Researchers identify possible autism-causing genes

By Deborah Rafferty, Staff Writer

The fight against autism just got brighter, now that doctors know exactly where a human being’s makeup is most vulnerable to developing the disorder.

Researchers in the Utah division of the Autism Genome Project, which has 50 centers across the United States and Europe, collaborated to identify the human gene that might increase the chances of developing autism. It’s a discovery that puts doctors around the world a step closer to an effective treatment, but the brains behind the science say that’s still a long ways away.

“Every time someone finds a little bit of information, it is chipping away at the iceberg,” said Hilary Coon, the study’s co-author and a professor of psychiatry at the U. “It is a slow process. The brain is a very complex organ.”

The two studies, published April 28 in Nature, involved 150 Utah families who had a single occurrence of the disorder. The first study identified the 130 genes that scientists believe cause autism. Both people who do have the condition and those who don’t share these genes, but those with autism have mutations in those 130. The genes are located in the front of the brain, the region essential to language and judgment, and the variations disrupt communication within the human brain, Coon said.

In the second study, researchers narrowed 130 genes potentially responsible for autism down to one. The researchers found a rare gene that only people with autism have. They theorize that it may be responsible for increasing the susceptibility to developing the disorder.

The joint research project was one of the largest genetic studies in modern history, Coon said. Both studies were considered breakthroughs in a complicated disorder. This discovery has helped doctors become closer to solving the mystery of what causes autism.

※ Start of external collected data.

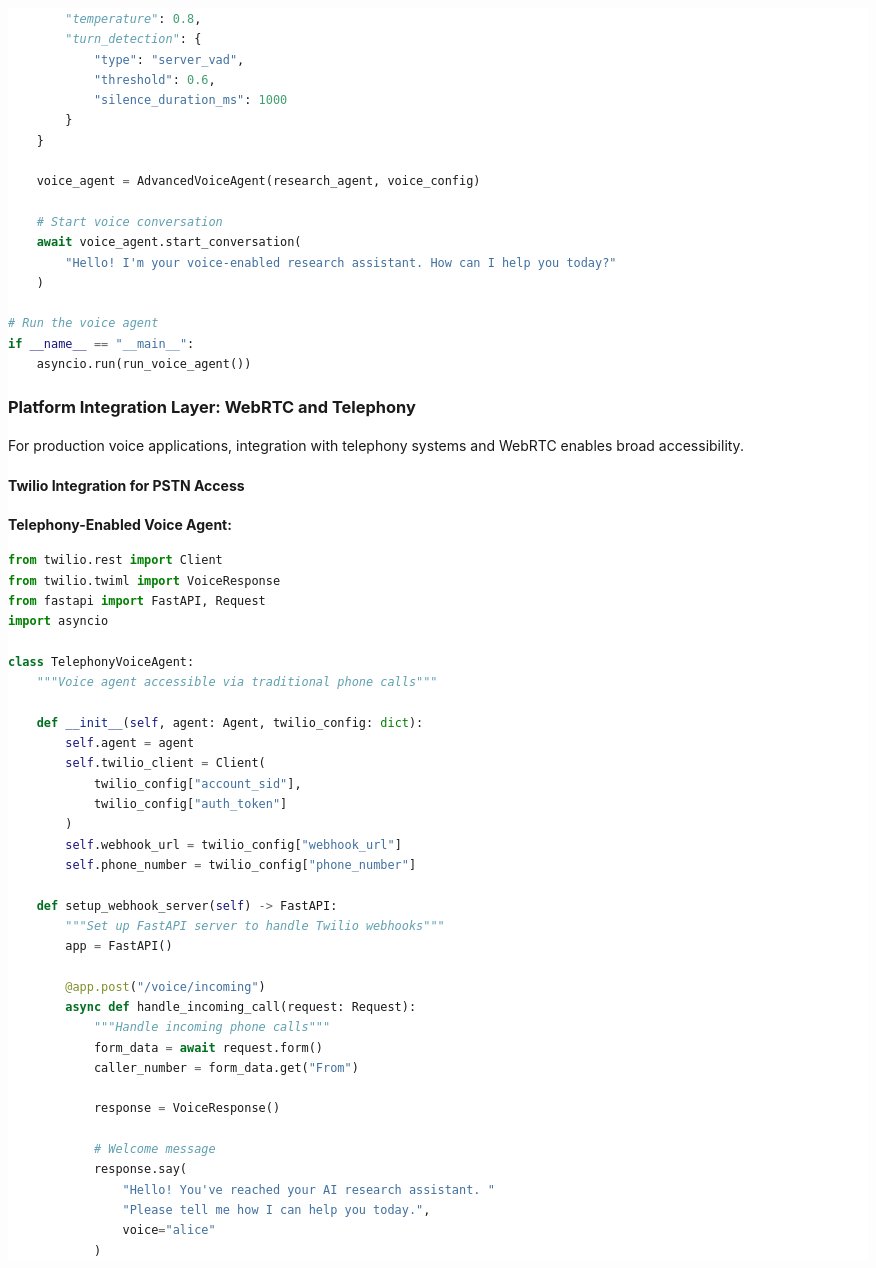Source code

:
 ```python
        "temperature": 0.8,
        "turn_detection": {
            "type": "server_vad",
            "threshold": 0.6,
            "silence_duration_ms": 1000
        }
    }
    
    voice_agent = AdvancedVoiceAgent(research_agent, voice_config)
    
    # Start voice conversation
    await voice_agent.start_conversation(
        "Hello! I'm your voice-enabled research assistant. How can I help you today?"
    )

# Run the voice agent
if __name__ == "__main__":
    asyncio.run(run_voice_agent())
```

### Platform Integration Layer: WebRTC and Telephony

For production voice applications, integration with telephony systems and WebRTC enables broad accessibility.

#### Twilio Integration for PSTN Access

**Telephony-Enabled Voice Agent:**
```python
from twilio.rest import Client
from twilio.twiml import VoiceResponse
from fastapi import FastAPI, Request
import asyncio

class TelephonyVoiceAgent:
    """Voice agent accessible via traditional phone calls"""
    
    def __init__(self, agent: Agent, twilio_config: dict):
        self.agent = agent
        self.twilio_client = Client(
            twilio_config["account_sid"],
            twilio_config["auth_token"]
        )
        self.webhook_url = twilio_config["webhook_url"]
        self.phone_number = twilio_config["phone_number"]
    
    def setup_webhook_server(self) -> FastAPI:
        """Set up FastAPI server to handle Twilio webhooks"""
        app = FastAPI()
        
        @app.post("/voice/incoming")
        async def handle_incoming_call(request: Request):
            """Handle incoming phone calls"""
            form_data = await request.form()
            caller_number = form_data.get("From")
            
            response = VoiceResponse()
            
            # Welcome message
            response.say(
                "Hello! You've reached your AI research assistant. "
                "Please tell me how I can help you today.",
                voice="alice"
            )
```
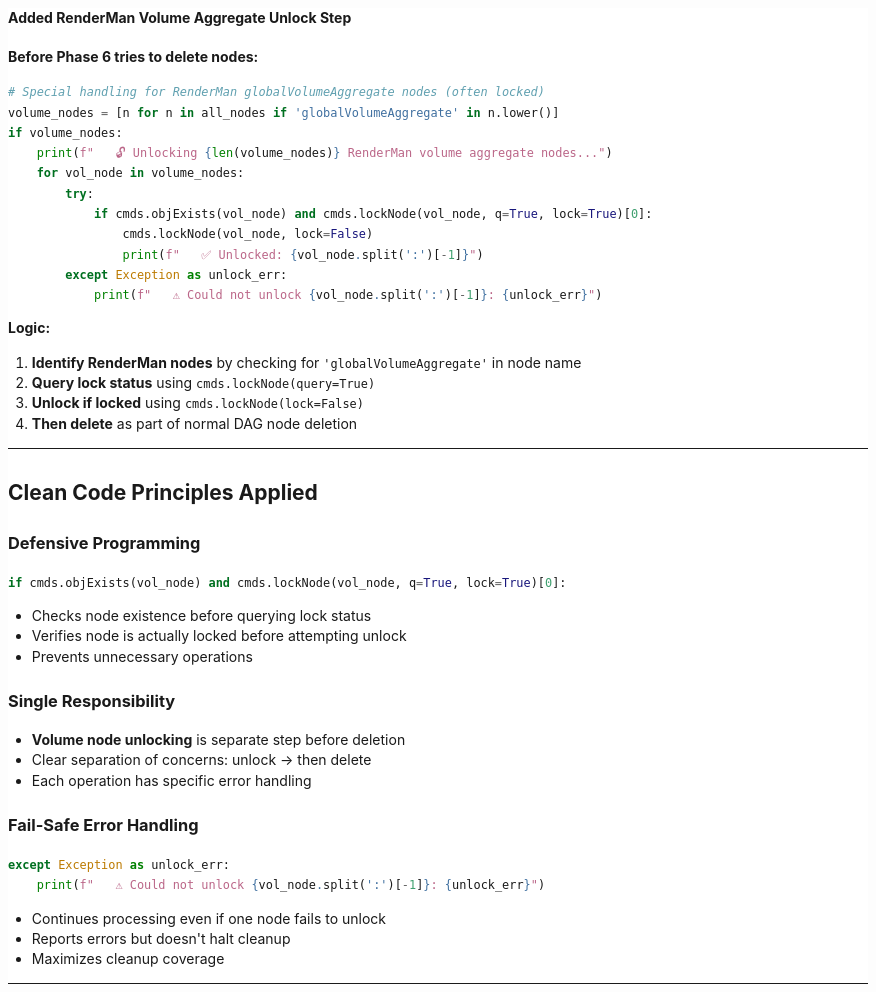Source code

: #### Added RenderMan Volume Aggregate Unlock Step

**Before Phase 6 tries to delete nodes:**

```python
# Special handling for RenderMan globalVolumeAggregate nodes (often locked)
volume_nodes = [n for n in all_nodes if 'globalVolumeAggregate' in n.lower()]
if volume_nodes:
    print(f"   🔓 Unlocking {len(volume_nodes)} RenderMan volume aggregate nodes...")
    for vol_node in volume_nodes:
        try:
            if cmds.objExists(vol_node) and cmds.lockNode(vol_node, q=True, lock=True)[0]:
                cmds.lockNode(vol_node, lock=False)
                print(f"   ✅ Unlocked: {vol_node.split(':')[-1]}")
        except Exception as unlock_err:
            print(f"   ⚠️ Could not unlock {vol_node.split(':')[-1]}: {unlock_err}")
```

**Logic:**

1. **Identify RenderMan nodes** by checking for `'globalVolumeAggregate'` in node name
2. **Query lock status** using `cmds.lockNode(query=True)`
3. **Unlock if locked** using `cmds.lockNode(lock=False)`
4. **Then delete** as part of normal DAG node deletion

---

## Clean Code Principles Applied

### Defensive Programming

```python
if cmds.objExists(vol_node) and cmds.lockNode(vol_node, q=True, lock=True)[0]:
```

- Checks node existence before querying lock status
- Verifies node is actually locked before attempting unlock
- Prevents unnecessary operations

### Single Responsibility

- **Volume node unlocking** is separate step before deletion
- Clear separation of concerns: unlock → then delete
- Each operation has specific error handling

### Fail-Safe Error Handling

```python
except Exception as unlock_err:
    print(f"   ⚠️ Could not unlock {vol_node.split(':')[-1]}: {unlock_err}")
```

- Continues processing even if one node fails to unlock
- Reports errors but doesn't halt cleanup
- Maximizes cleanup coverage

---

Because the genes associated with neurons have been replicated incorrectly in autism cases, they are not able to communicate effectively with other parts of the brain, Coon said. Since these faulty genes are located in the part of the brain that affect how language is perceived, the researchers speculated this could be the reason patients with autism have difficulty with understanding language.

The relationship between the two genes has given researchers further evidence the disorder, to an extent, is caused by abnormal connections within the brain.

“It gives the hope that we will eventually understand the disorder,” said William McMahon, a co-author and chair of the U pyschiatry department. “The design of our study needs to change now. There needs to be more done on a cellular level.”